Hi @Dbrett.
So, here’s my thinking about this so far.
Option 1. Everything remains as it is in the database and in Omeka, but we add a nice php line in the theme that outputs something like this:
<link rel="canonical" href="https://example.com/s/website_where_item_is_actually_included/item/1234" />
Since we currently have no better information, website_where_item_is_actually_included
would probably be the site with the lowest id, if the item is included in more than one site, or probably the first public website, if the item is not explicitly included in any website.
Option 2. A slightly better version would be that this line would be preceded by an if statement such as “if this item is not part of the current website, then output this nice canonical url”. This would probably be better because if an item is included in more than one site, then it would be up to Google to decide which is the most important, and long-term we’d expect Google to get this right (and anyway, it couldn’t get it erally wrong, as all sites where the item is not included would still have a link to the canonical url). Also, this would ensure that the change would not annoy people who, for example, have all items added to an old ugly site with a low id number, and they’d much prefer Google to send them anywhere else… with the if statement, Google decides, but only among sites where the item was added.
Option 3. Would be that Omeka defaults along the lines of Option 2, but would allow the admin to explicitly say which site is the main site for an item if they so wish. This could probably happen either when items are added to a site, in some other bulk form (e.g. all items that are in x item set will have site y as main site), or manually. If the admin says nothing explicitly, things would happen along the lines of Option 2, so only items pages of sites where they have not been added will tell search engines the preferred address for that given item. This feature could conceivably be introduced either in core Omeka S or as a module.
Option 4. is actually a workaround. If there is really no way to write a nice php line such as the one I propose above or if that is undesirable for some other reason I’m not currently considering, it would be possible to achieve something similar by parsing the Omeka’s REST API, and systematically create a sitemap.xml file that implements the same as above. As the page I linked above suggests, sitemap.xml files are less effective than the other solutions, but it should probably still work. This could also be more of a pain to maintain, as this may be implemented outside of Omeka, so you would probably have a script that runs once a day or something, and regenerates an updated sitemap.xml (or could have the same done by a module inside Omeka… even if this seems more complicated than option 1 and 2).

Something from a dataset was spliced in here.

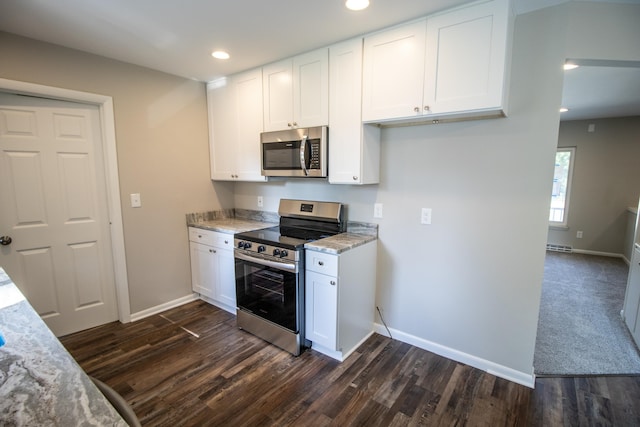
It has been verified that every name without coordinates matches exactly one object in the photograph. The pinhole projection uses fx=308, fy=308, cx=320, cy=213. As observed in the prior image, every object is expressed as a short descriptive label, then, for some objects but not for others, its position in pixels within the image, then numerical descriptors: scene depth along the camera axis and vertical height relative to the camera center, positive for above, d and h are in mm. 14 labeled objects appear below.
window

All of the above would still be better that manually adding links to the removal tool, which is nice if there’s just the odd link out of place, but becomes soon a huge pain if you need to to do this for each new item for each of the dozen websites where that item has not been added.
I’d be curious to hear how common this experience is with Omeka S 3, but I would find it surprising if this was bugging only @Dbrett and me.
Considering that Google is really the main source of traffic for our Omeka S sites, as I suppose is the case for many others, I feel it’s not a minor nuisance.
I am not very familiar with either php or the internals of Omeka, so any help in writing that nice php line would certainly be very welcome.
Long term, if not Option 3, I feel at least something like Option 2 should be part of Omeka’s core (as an helper function) or added to default themes. Ultimately, the nice thing about canonical urls is that they do not bring any user-visible change, they would represent a huge improvement for many, and wouldn’t make a difference for those who didn’t have a problem in the first place.
Looking forward to hear thoughts about this! Thanks a lot as usual!